The first feature race pole position of the season was claimed by ART Grand Prix driver Théo Pourchaire in qualifying at the Bahrain International Circuit. Campos Racing's Ralph Boschung started first in the reverse-grid sprint race, having qualified tenth. Boschung held the lead for the entire race, finishing ahead of second-placed Dennis Hauger, who had started sixth. This marked Boschung's first race win since entering the category in .

Collisions on the opening lap of the feature race necessitated the deployment of the safety car and eliminated Frederik Vesti, Victor Martins and Roman Staněk from the race, whilst Boschung took advantage of the retirements to improve from tenth at the start to second place by lap four, a position he kept for the remainder of the race. Zane Maloney, who had started eighteenth, made numerous overtakes in the closing laps to complete the podium in third place. Pole-sitter Pourchaire won the race to claim his sixth victory in Formula 2 and the lead of the Drivers' Championship, four points ahead of Boschung.

=== Round 2: Saudi Arabia ===

ART Grand Prix's Victor Martins qualified fastest at the Jeddah Corniche Circuit with Hitech Pulse-Eight driver Jak Crawford starting first in the sprint race. Crawford lost the lead to DAMS driver Ayumu Iwasa on the second lap and would ultimately drop outside of the points positions by the end of the race. The safety car was deployed twice, firstly when Zane Maloney spun and stalled on track and secondly when championship leader Pourchaire collided with Oliver Bearman during a botched overtake attempt. Iwasa took the victory, his third in Formula 2, having fought off challenges for the lead from Martins, who started tenth, and Jehan Daruvala.

Pole-sitter Martins lost the lead of the feature race to Bearman immediately at the start. Sixth-place Frederik Vesti gained two places at the start and gained third place from Jack Doohan during the pit stops. Bearman and Martins continued to fight for the lead and Martins reclaimed the position on lap eleven; the battle soon allowed Vesti to gain second place from Bearman, who spun a few laps later and would ultimately finish tenth. Martins then spun and was unable to restart his car, allowing Vesti to claim his second Formula 2 race win. Round 2 ended with Ralph Boschung leading the Drivers' Championship by one point over Pourchaire.

=== Round 3: Australia ===

Ayumu Iwasa set the fastest time in a rain-affected qualifying session at the Albert Park Circuit. Dennis Hauger was on pole position for the sprint race, which Enzo Fittipaldi and championship leader Boschung failed to start after accidents on the way to the grid. Hauger kept the lead at the start despite challenges from second-placed Jak Crawford. The safety car was deployed with eight laps remaining to recover Jack Doohan's car, which had stalled after being spun round. Rain now began to fall and some, including both ART Grand Prix drivers, opted to switch to wet-weather tyres.
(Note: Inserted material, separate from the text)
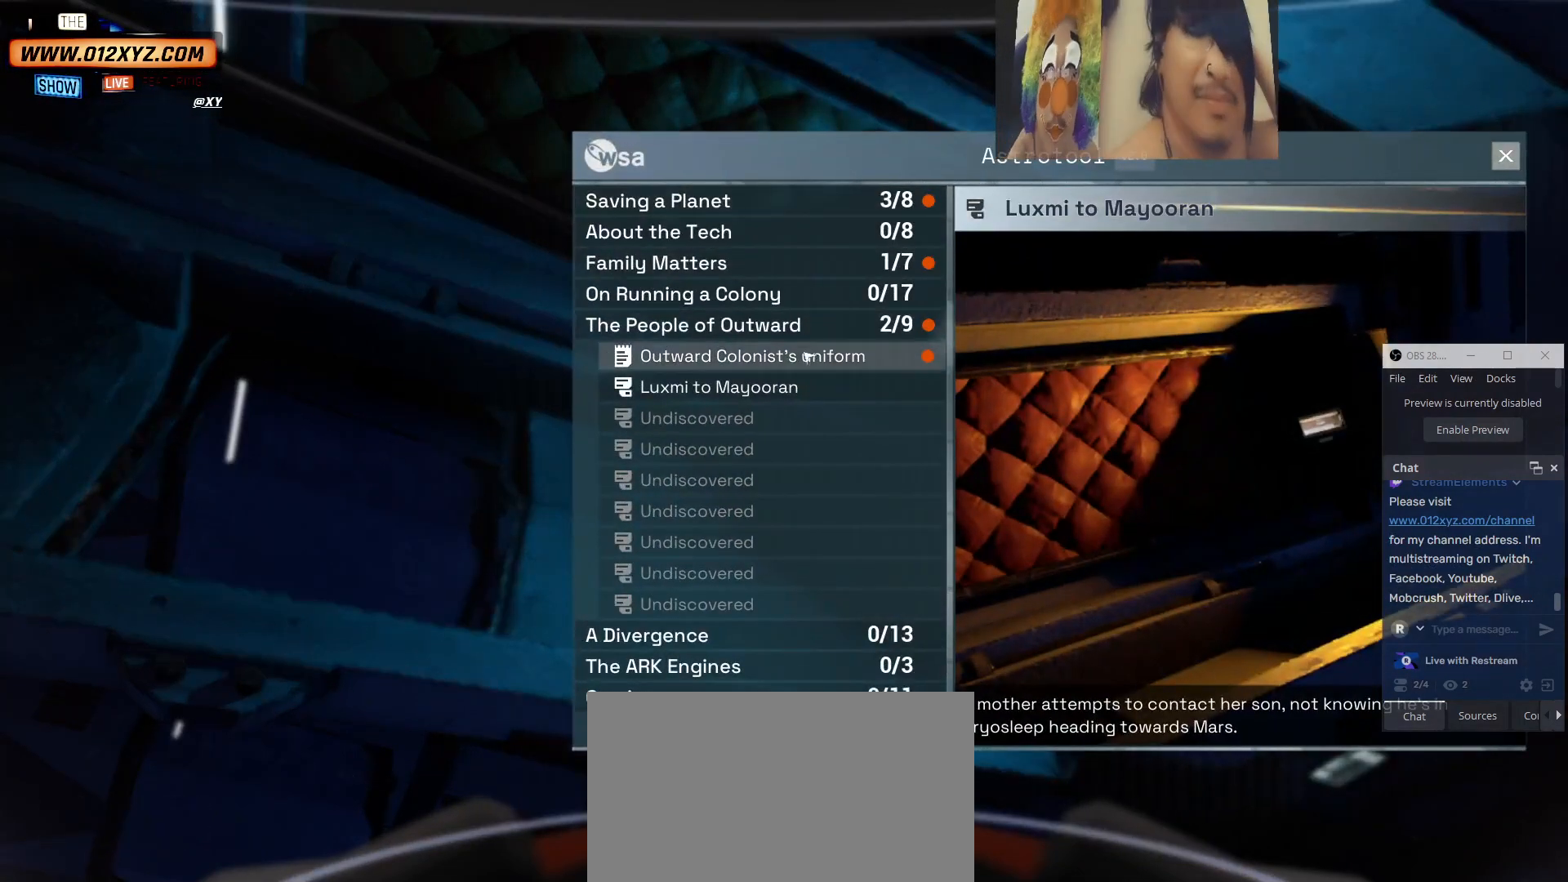
{"keys": [], "mouse": ["left"], "events": [[467, "mouse_left", "down"]]}
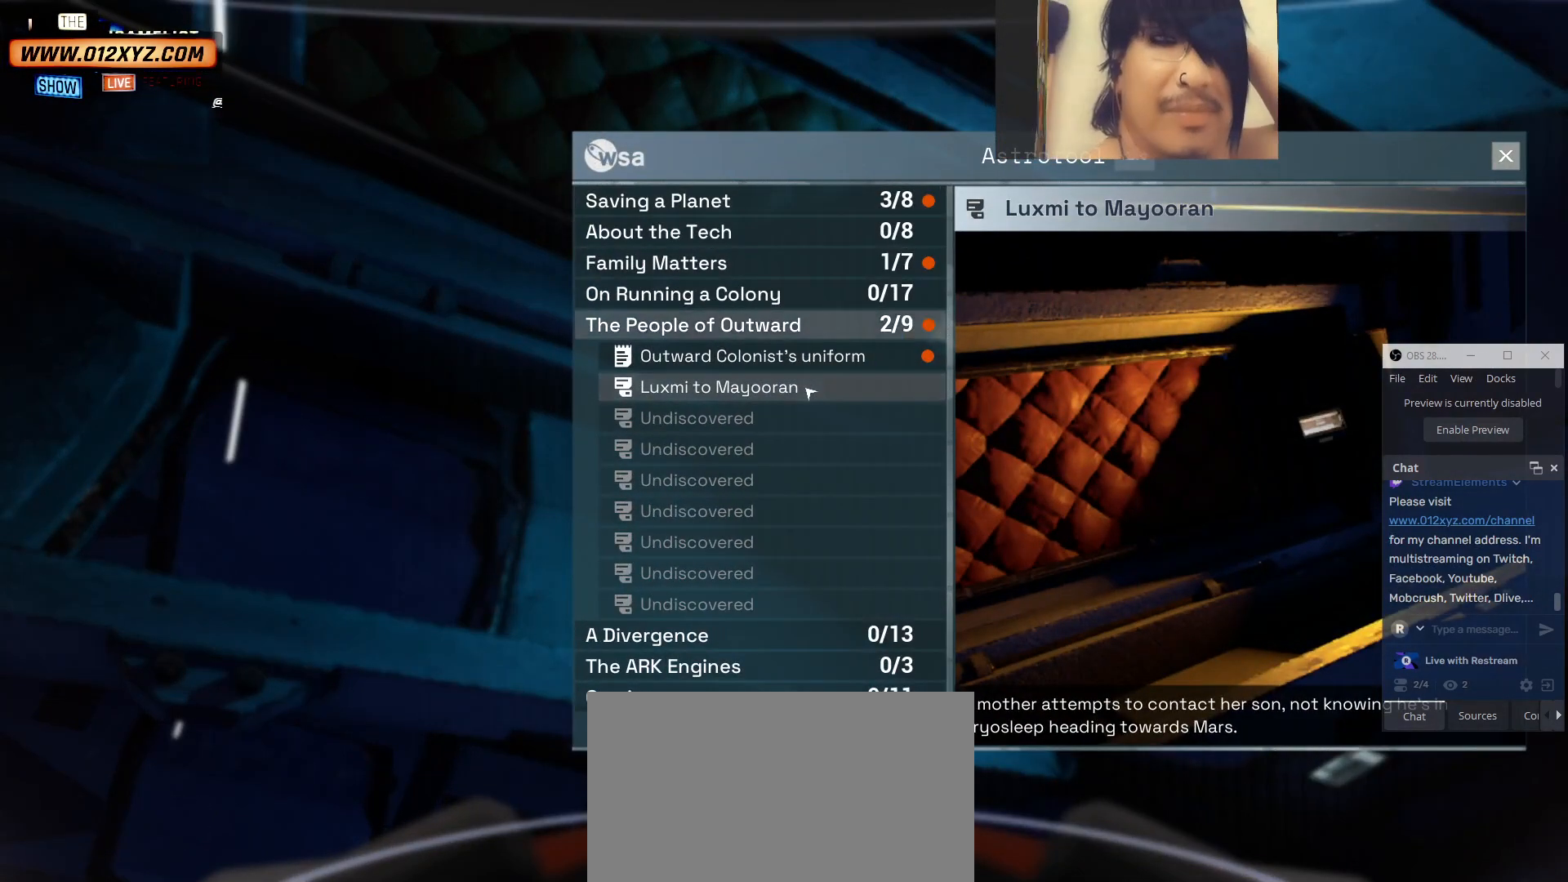
{"keys": [], "mouse": [], "events": [[67, "mouse_left", "up"]]}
The safety car period was extended when Brad Benavides crashed, leaving only two racing laps at the end and preventing the wet tyre runners from having time to recover positions. Hauger claimed victory, his third in the category.

Pole-sitter Iwasa, Théo Pourchaire and Victor Martins held their positions in the top three at the start of the feature race. Jack Doohan and Jak Crawford collided whilst battling for tenth place, beaching Crawford in the gravel and bringing out the safety car on lap seven. Drivers who started on the soft-compound tyre used this opportunity to make their pit stops. Isack Hadjar and Oliver Bearman collided in the pit lane, and despite both exiting the pits ahead of Martins, Bearman received a puncture and was forced to pit again and Hadjar later lost positions after contact with Pourchaire. The safety car was deployed for a second time with seven laps remaining when Roy Nissany crashed. Enzo Fittipaldi then crashed on the same piece of track, narrowly missing Nissany's stationary car. Martins collided with Dennis Hauger shortly before racing resumed, dropping both to the back of the field and allowing Arthur Leclerc to complete the podium behind Iwasa and Pourchaire. With his second race win of the year, Iwasa took the lead of the Drivers' Championship by eight points over Pourchaire.

=== Round 4: Azerbaijan ===

Oliver Bearman took pole position for the feature race in qualifying at the Baku City Circuit. Richard Verschoor claimed reverse-grid pole for the sprint race. Verschoor and Zane Maloney made contact at the exit of the first turn which gave Verschoor front wing damage and Maloney a puncture, ultimately causing both drivers to retire. This promoted Dennis Hauger, who had made up places from sixth on the grid, into the lead. The race was interrupted by two safety car periods as Ralph Boschung and Roy Nissany were involved in separate incidents. As racing resumed with three laps remaining, six drivers failed to make the first corner, either hitting the wall or running wide and stopping. This included leader Hauger and second-placed Victor Martins. Frederik Vesti inherited the lead, but was overtaken by teammate Bearman seconds before the safety car was deployed, under which the race ended. Bearman had started from ninth on the grid and claimed his first win and podium finish in Formula 2.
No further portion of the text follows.